Following a trend which commenced in 2013, the number and scope of proposed changes to the various fiscal Acts (mainly the Income Tax Act and VAT Act) continue to fall. This, no doubt, reflects the depletion of skills at Treasury, and the failure to replace them.
Moreover, those changes that have been announced are mainly of a highly technical nature, and are probably more of interest to tax professionals than to business people in general, and even to legal and financial executives in those businesses.

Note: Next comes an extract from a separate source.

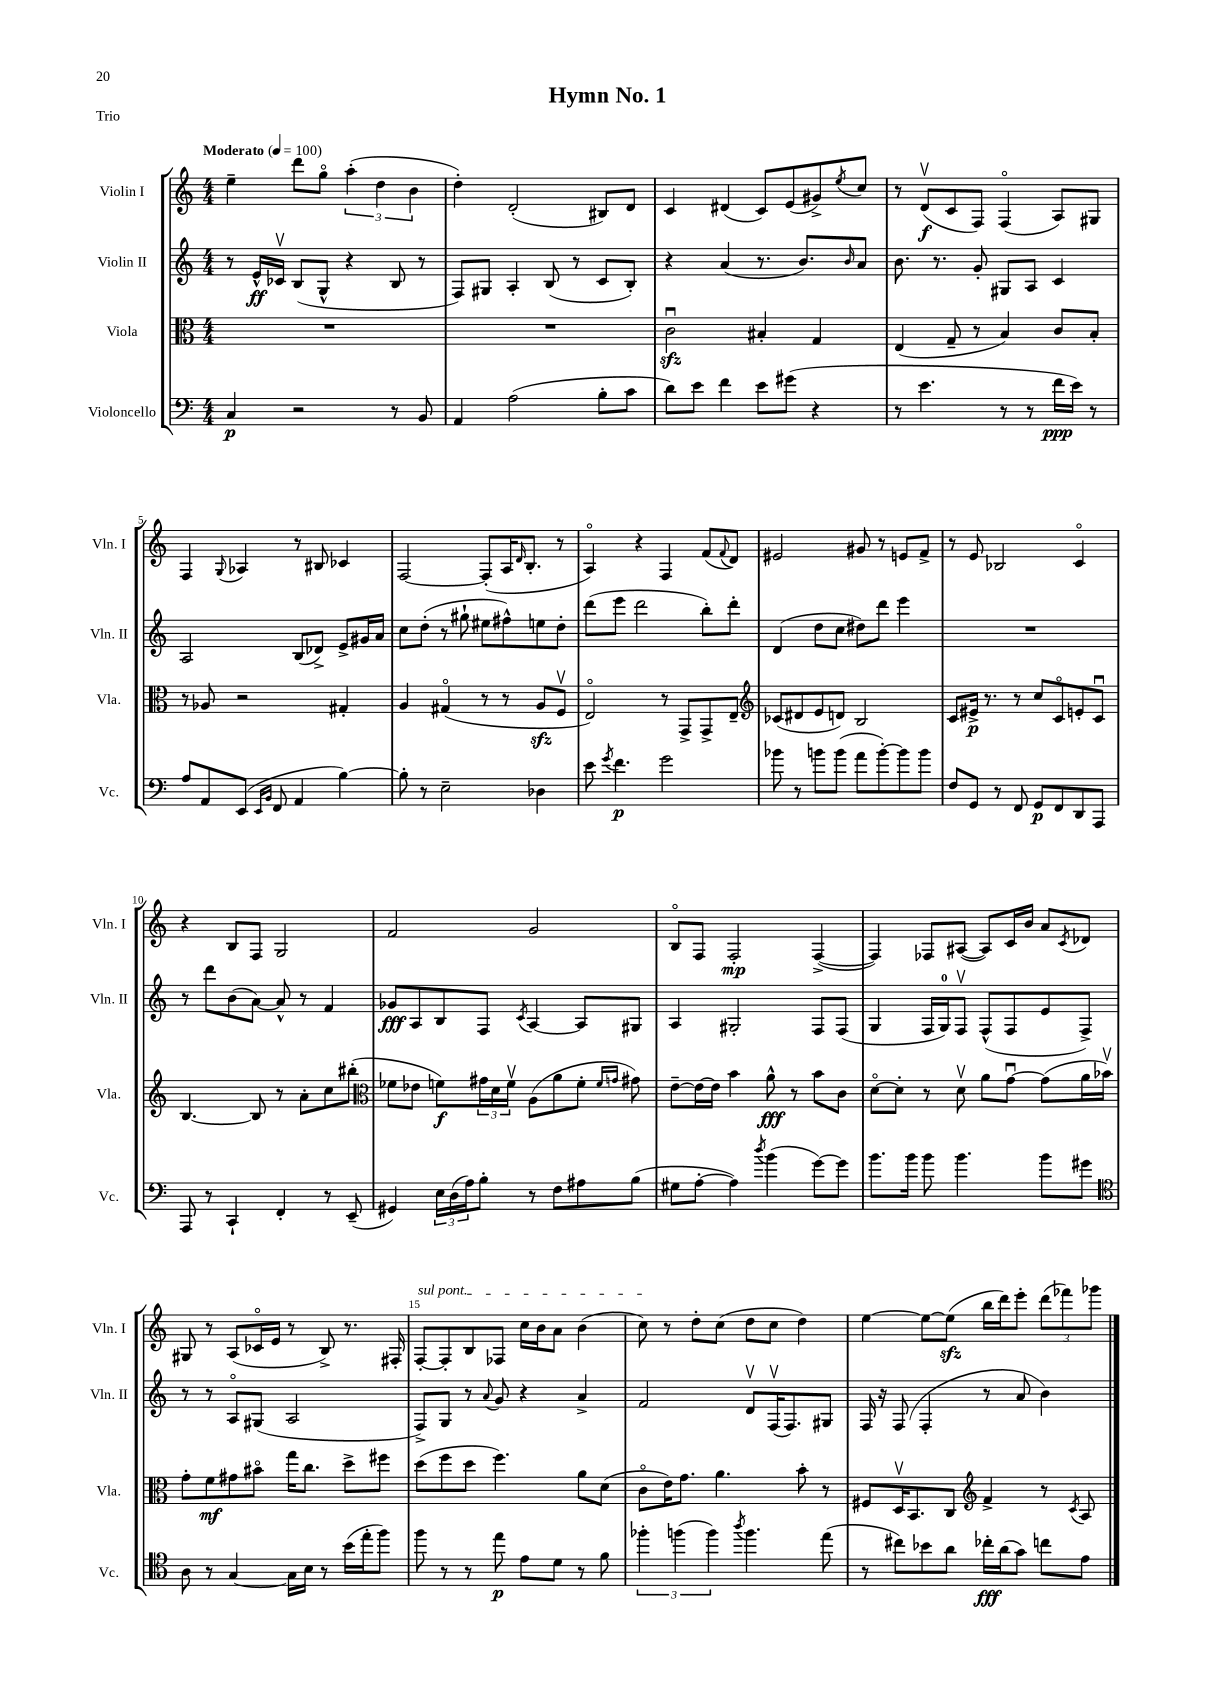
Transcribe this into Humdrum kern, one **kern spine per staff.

Of course, the greatly feared spectre of wholesale tax increases did not materialise with “only” a 1% increase in the individual tax rates, also resulting in an increase in the maximum marginal rate from 40% to 41%, and with the matching increase in the tax rate applicable to trusts from 40% to 41%. As a consequence, the effective rate of CGT increases from 13.3% to 13.7% for individuals, and from 26.7% to 27.3% for trusts (and as there was no change to the company tax rate, the effective rate of CGT for companies remains unchanged at 18.7%). The major portion of the tax shortfall is to be made up by way of a large increase in the fuel levy.
Because, as mentioned, the bulk of the proposed amendments are so technical in nature, these will be mentioned in passing, and only those of more general interest will be explored in a little more detail.
On the positive side some good news was received in the form of further relaxations of exchange controls.